Leave the pictures out and reproduce all the entries word for word.
====== DATA UNDER STUDY
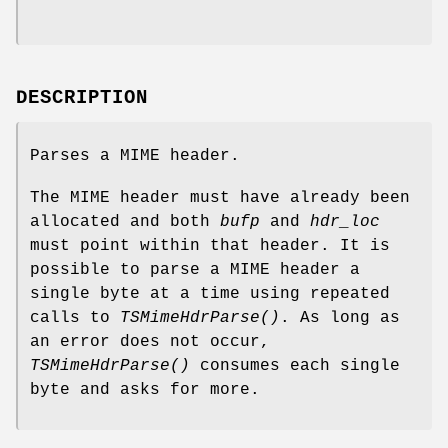
DESCRIPTION
Parses a MIME header.
The MIME header must have already been
allocated and both
bufp
and
hdr_loc
must point within that header. It is
possible to parse a MIME header a
single byte at a time using repeated
calls to
TSMimeHdrParse()
. As long as
an error does not occur,
TSMimeHdrParse()
consumes each single
byte and asks for more.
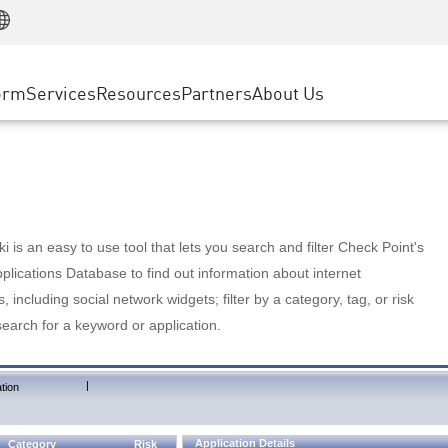
Manufacturing
ice
Advanced Technical Account Management
WAF
Customer Stories
MSP Partners
Retail
DDoS Protection
cess Service Edge
Cyber Hub
AWS Cloud
State and Local Government
nting
orm
Services
Resources
Partners
About Us
SASE
Events & Webinars
Google Cloud Platform
Telco / Service Provider
evention
Private Access
Azure Cloud
BUSINESS SIZE
 & Least Privilege
Internet Access
Partner Portal
Large Enterprise
Enterprise Browser
Small & Medium Business
 is an easy to use tool that lets you search and filter Check Point's
lications Database to find out information about internet
s, including social network widgets; filter by a category, tag, or risk
search for a keyword or application.
|
tion
Application Details
Category
Risk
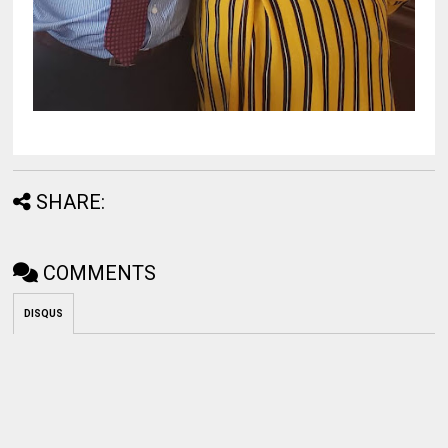
SHARE:
COMMENTS
DISQUS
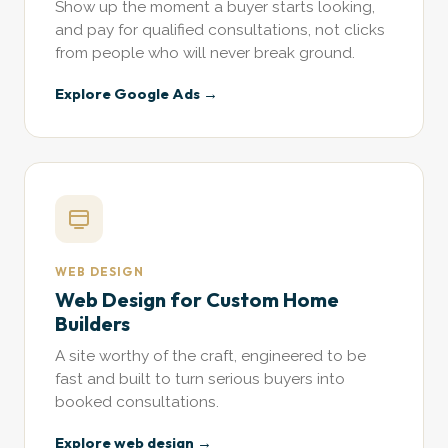
Show up the moment a buyer starts looking,
and pay for qualified consultations, not clicks
from people who will never break ground.
Explore Google Ads →
WEB DESIGN
Web Design for Custom Home
Builders
A site worthy of the craft, engineered to be
fast and built to turn serious buyers into
booked consultations.
Explore web design →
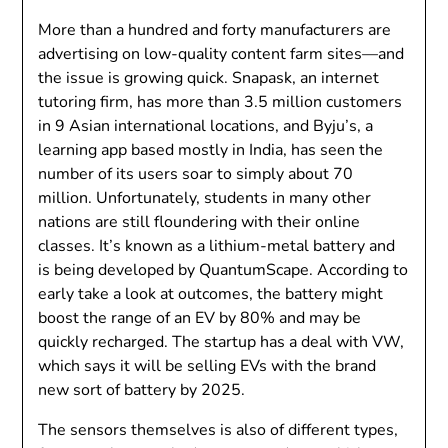
More than a hundred and forty manufacturers are
advertising on low-quality content farm sites—and
the issue is growing quick. Snapask, an internet
tutoring firm, has more than 3.5 million customers
in 9 Asian international locations, and Byju’s, a
learning app based mostly in India, has seen the
number of its users soar to simply about 70
million. Unfortunately, students in many other
nations are still floundering with their online
classes. It’s known as a lithium-metal battery and
is being developed by QuantumScape. According to
early take a look at outcomes, the battery might
boost the range of an EV by 80% and may be
quickly recharged. The startup has a deal with VW,
which says it will be selling EVs with the brand
new sort of battery by 2025.
The sensors themselves is also of different types,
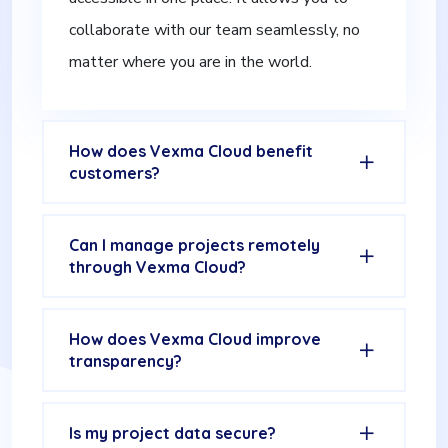
collaborate with our team seamlessly, no
matter where you are in the world.
How does Vexma Cloud benefit
customers?
Can I manage projects remotely
through Vexma Cloud?
How does Vexma Cloud improve
transparency?
Is my project data secure?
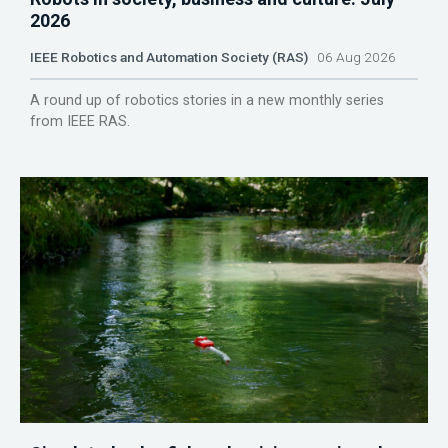
2026
IEEE Robotics and Automation Society (RAS)
06 Aug 2026
A round up of robotics stories in a new monthly series
from IEEE RAS.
============
ANSWER TO THIS PROBLEM
DESCRIPTION
Parses a MIME header.
The MIME header must have already been
allocated and both
bufp
and
hdr_loc
must point within that header. It is
possible to parse a MIME header a
single byte at a time using repeated
calls to
TSMimeHdrParse()
. As long as
an error does not occur,
TSMimeHdrParse()
consumes each single
byte and asks for more.
Manufacturing
ice
Advanced Technical Account Management
WAF
Customer Stories
MSP Partners
Retail
DDoS Protection
cess Service Edge
Cyber Hub
AWS Cloud
State and Local Government
nting
orm
Services
Resources
Partners
About Us
SASE
Events & Webinars
Google Cloud Platform
Telco / Service Provider
evention
Private Access
Azure Cloud
BUSINESS SIZE
 & Least Privilege
Internet Access
Partner Portal
Large Enterprise
Enterprise Browser
Small & Medium Business
 is an easy to use tool that lets you search and filter Check Point's
lications Database to find out information about internet
s, including social network widgets; filter by a category, tag, or risk
search for a keyword or application.
|
tion
Application Details
Category
Risk
SHARE:
COMMENTS
DISQUS
Show up the moment a buyer starts looking,
and pay for qualified consultations, not clicks
from people who will never break ground.
Explore Google Ads →
WEB DESIGN
Web Design for Custom Home
Builders
A site worthy of the craft, engineered to be
fast and built to turn serious buyers into
booked consultations.
Explore web design →
More than a hundred and forty manufacturers are
advertising on low-quality content farm sites—and
the issue is growing quick. Snapask, an internet
tutoring firm, has more than 3.5 million customers
in 9 Asian international locations, and Byju’s, a
learning app based mostly in India, has seen the
number of its users soar to simply about 70
million. Unfortunately, students in many other
nations are still floundering with their online
classes. It’s known as a lithium-metal battery and
is being developed by QuantumScape. According to
early take a look at outcomes, the battery might
boost the range of an EV by 80% and may be
quickly recharged. The startup has a deal with VW,
which says it will be selling EVs with the brand
new sort of battery by 2025.
The sensors themselves is also of different types,
collaborate with our team seamlessly, no
matter where you are in the world.
How does Vexma Cloud benefit
customers?
Can I manage projects remotely
through Vexma Cloud?
How does Vexma Cloud improve
transparency?
Is my project data secure?
2026
IEEE Robotics and Automation Society (RAS)
06 Aug 2026
A round up of robotics stories in a new monthly series
from IEEE RAS.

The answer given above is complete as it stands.